Jose Luis Espert, economista argentino, le expresó a PanAm Post que esto terminará perjudicando aún más a la industria de la telefonía móvil argentina. Aseguró que pasará exactamente lo opuesto a lo que dice el Gobierno que sucederá.

“Tenemos el parque tecnológico más viejo de América Latina en materia de telefonía móvil. Hoy ya casi no se puede hablar por celular por la interferencia y la mala calidad de la señal de cobertura, y este plan es un desincentivo para la inversión.

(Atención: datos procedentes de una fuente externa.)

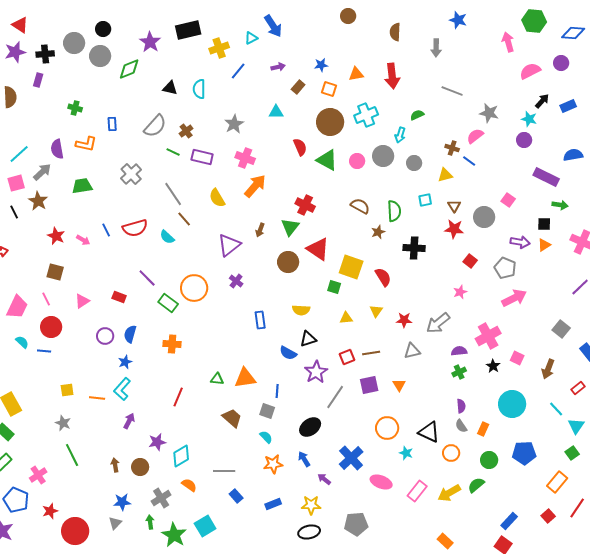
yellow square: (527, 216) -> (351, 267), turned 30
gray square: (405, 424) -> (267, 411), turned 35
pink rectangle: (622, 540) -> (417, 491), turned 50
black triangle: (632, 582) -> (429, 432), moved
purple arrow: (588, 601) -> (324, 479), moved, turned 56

Los empresarios deberían poder poner los precios que deseen”.

Ademas, señaló que cada vez que el Estado interviene en una industria en particular la destruye. “Esto ocurrió con el mercado de la carne, de las frutas y verduras, hoy ya no hay más trigo y estamos sin energía”, indicó Espert.

Finalmente aseguró que hoy Argentina es el segundo país del mundo con mayor inflación. “Están cuidando los precios para que sean los más altos posibles”, ironizó.

¿Inflación cuidada?

Bajo el lema de “a los precios los cuidamos entre todos”, el Gobierno nacional obligó a empresas comercializadoras, distribuidoras y otros proveedores a mantener una administración de precios controlados, determinados por las autoridades según el análisis de las cadenas de valor.

Según la página web oficial del programa, “son precios que permiten asegurar condiciones de competitividad en la economía, cuidar el bolsillo de los argentinos y que cada consumidor ejerza su derecho de elegir informado”.

Actualmente esta iniciativa del Gobierno se aplica a productos de supermercados y autoservicios, materiales de la construcción, mayoristas y distribuidoras y hasta acuerdo de precios de 23 modelos de motos.

A pesar de la intención del Gobierno nacional de mantener un nivel de precios estable, la inflación de Argentina solo en el mes de julio fue del 2,55%, según los datos del Índice de Precios de elaborado por el Congreso. El Instituto Cato calcula que Argentina ya está con una inflación anual implícita del 56%.

 

Belén Marty es Lic. en Comunicación por la Universidad Austral. Actualmente cursa el Master en Economía y Ciencias Políticas en ESEADE. Conduce el programa radial “Los Violinistas del Titanic”, por Radio Palermo, 94,7 FM.